── Given records
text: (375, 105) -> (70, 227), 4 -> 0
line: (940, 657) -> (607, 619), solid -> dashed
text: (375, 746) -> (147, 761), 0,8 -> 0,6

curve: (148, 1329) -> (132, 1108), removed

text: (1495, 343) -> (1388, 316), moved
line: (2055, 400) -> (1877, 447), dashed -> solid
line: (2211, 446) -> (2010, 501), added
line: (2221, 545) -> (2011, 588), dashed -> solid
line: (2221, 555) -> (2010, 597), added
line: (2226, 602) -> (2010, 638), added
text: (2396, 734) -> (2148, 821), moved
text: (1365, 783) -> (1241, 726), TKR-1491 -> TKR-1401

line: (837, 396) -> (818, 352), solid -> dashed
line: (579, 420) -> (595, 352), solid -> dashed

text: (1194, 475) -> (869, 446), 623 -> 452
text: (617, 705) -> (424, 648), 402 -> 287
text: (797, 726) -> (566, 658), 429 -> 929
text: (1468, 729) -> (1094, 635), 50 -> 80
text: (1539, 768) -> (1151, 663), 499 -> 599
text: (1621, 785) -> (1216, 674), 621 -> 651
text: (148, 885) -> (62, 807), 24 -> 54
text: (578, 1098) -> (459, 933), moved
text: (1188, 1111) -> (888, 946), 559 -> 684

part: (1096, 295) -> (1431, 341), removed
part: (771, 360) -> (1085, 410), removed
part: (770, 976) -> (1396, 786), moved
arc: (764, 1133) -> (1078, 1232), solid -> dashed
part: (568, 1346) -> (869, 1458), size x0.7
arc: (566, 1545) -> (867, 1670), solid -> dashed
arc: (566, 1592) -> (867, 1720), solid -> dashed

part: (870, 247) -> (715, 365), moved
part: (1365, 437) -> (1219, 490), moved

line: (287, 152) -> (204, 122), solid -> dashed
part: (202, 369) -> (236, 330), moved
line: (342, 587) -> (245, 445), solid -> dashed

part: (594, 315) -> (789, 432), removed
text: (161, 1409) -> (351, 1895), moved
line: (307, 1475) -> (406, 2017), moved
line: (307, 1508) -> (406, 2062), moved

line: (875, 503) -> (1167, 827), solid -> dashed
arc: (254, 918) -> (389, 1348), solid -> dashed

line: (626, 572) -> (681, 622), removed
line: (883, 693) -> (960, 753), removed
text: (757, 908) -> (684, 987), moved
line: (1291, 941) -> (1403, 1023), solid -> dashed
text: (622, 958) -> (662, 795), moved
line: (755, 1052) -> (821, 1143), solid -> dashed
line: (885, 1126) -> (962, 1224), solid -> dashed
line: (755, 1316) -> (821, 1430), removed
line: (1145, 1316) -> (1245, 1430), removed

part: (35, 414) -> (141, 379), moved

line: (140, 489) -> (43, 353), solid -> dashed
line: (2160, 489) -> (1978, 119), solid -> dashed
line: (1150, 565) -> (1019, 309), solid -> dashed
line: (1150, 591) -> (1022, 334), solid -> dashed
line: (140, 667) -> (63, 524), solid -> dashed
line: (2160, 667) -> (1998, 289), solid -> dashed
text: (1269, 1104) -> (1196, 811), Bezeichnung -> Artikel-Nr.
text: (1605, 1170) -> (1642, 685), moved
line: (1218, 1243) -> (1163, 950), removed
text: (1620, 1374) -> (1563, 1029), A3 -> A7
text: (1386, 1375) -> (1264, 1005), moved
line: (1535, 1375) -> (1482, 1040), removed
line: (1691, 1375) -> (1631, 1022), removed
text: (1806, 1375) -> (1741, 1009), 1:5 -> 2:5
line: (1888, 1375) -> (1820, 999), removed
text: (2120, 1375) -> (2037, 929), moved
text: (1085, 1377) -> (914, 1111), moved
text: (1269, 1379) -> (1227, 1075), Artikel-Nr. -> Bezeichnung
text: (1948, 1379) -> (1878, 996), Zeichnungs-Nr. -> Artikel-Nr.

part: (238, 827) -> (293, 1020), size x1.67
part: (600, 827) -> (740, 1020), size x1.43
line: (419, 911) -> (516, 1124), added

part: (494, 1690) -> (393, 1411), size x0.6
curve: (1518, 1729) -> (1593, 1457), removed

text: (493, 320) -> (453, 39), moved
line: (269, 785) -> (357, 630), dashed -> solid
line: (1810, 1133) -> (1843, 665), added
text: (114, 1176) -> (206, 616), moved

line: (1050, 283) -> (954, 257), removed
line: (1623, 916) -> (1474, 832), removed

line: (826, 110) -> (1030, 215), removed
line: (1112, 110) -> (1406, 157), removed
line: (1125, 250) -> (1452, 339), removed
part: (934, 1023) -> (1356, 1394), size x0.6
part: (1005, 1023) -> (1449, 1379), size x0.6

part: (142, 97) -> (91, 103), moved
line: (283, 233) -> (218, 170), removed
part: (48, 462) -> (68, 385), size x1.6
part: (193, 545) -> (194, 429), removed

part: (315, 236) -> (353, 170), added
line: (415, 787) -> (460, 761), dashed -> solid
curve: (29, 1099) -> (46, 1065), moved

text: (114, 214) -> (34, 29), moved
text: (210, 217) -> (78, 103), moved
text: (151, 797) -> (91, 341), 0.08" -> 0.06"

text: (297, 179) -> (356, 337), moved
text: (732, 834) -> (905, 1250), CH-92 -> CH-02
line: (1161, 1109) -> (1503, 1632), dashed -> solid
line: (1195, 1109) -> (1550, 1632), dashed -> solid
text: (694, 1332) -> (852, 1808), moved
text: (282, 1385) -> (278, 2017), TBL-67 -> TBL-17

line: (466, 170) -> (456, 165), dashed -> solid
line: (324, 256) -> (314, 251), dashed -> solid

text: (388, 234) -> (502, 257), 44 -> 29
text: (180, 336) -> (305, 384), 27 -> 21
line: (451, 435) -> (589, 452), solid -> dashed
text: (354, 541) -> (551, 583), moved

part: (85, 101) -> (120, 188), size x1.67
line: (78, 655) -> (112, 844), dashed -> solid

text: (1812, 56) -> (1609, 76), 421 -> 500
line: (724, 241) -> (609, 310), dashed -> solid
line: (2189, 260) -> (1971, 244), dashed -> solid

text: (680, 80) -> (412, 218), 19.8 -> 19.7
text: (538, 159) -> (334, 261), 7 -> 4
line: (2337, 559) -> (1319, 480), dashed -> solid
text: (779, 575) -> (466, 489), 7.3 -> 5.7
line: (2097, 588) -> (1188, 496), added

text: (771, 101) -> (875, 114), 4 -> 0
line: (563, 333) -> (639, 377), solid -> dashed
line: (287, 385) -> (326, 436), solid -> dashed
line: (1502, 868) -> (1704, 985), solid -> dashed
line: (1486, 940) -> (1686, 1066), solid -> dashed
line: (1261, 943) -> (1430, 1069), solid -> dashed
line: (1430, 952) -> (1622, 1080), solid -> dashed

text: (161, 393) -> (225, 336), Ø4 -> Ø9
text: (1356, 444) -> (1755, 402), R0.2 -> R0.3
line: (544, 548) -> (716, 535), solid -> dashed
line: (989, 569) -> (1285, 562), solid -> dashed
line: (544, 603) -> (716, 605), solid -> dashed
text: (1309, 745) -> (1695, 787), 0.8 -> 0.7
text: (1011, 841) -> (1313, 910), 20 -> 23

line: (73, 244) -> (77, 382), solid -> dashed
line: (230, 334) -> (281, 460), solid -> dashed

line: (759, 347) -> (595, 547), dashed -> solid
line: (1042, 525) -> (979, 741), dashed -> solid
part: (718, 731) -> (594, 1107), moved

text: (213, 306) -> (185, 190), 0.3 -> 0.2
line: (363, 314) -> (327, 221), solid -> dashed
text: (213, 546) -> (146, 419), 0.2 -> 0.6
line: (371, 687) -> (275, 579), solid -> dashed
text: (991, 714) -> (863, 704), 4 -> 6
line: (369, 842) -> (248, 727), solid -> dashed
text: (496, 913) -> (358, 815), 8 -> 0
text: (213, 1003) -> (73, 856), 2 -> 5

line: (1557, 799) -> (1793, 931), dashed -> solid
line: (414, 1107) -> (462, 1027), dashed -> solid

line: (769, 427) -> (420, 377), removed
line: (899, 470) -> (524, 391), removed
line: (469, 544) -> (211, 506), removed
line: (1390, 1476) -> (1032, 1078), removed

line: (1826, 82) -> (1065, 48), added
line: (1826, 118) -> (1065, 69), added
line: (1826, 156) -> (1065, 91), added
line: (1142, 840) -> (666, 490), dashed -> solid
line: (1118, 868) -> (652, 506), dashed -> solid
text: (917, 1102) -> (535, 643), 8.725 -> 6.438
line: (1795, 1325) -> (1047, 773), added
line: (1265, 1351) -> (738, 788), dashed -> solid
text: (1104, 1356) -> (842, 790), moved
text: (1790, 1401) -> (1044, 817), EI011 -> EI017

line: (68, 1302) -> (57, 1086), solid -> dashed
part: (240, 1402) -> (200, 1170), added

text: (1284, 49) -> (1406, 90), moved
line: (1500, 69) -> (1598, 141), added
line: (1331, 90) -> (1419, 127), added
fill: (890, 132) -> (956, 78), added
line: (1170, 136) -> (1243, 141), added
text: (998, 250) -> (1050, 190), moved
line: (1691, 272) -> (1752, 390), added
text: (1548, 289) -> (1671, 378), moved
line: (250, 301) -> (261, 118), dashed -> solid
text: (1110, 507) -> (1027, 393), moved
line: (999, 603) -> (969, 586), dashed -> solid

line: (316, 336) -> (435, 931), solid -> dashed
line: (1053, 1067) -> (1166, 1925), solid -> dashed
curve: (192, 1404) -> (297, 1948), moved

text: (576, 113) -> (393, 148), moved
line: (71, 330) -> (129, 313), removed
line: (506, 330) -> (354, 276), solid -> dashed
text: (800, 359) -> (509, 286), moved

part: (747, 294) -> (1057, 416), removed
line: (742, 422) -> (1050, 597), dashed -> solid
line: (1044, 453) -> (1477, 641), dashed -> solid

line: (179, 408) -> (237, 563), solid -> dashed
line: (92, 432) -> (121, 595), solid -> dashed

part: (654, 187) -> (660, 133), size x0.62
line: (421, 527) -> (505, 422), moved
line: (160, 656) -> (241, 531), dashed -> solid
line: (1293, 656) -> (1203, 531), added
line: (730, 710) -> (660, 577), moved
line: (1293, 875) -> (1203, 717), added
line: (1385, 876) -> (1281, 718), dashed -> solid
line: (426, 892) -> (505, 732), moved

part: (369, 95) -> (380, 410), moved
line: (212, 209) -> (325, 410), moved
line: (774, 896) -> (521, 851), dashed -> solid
────
_Task requirements_: Word for word, restate the lines above from the line containing "text: (161, 1409) -> (351, 1895), moved" through the line containing "line: (885, 1126)", with both included and nothing else.

_Answer to the exercise_:
text: (161, 1409) -> (351, 1895), moved
line: (307, 1475) -> (406, 2017), moved
line: (307, 1508) -> (406, 2062), moved

line: (875, 503) -> (1167, 827), solid -> dashed
arc: (254, 918) -> (389, 1348), solid -> dashed

line: (626, 572) -> (681, 622), removed
line: (883, 693) -> (960, 753), removed
text: (757, 908) -> (684, 987), moved
line: (1291, 941) -> (1403, 1023), solid -> dashed
text: (622, 958) -> (662, 795), moved
line: (755, 1052) -> (821, 1143), solid -> dashed
line: (885, 1126) -> (962, 1224), solid -> dashed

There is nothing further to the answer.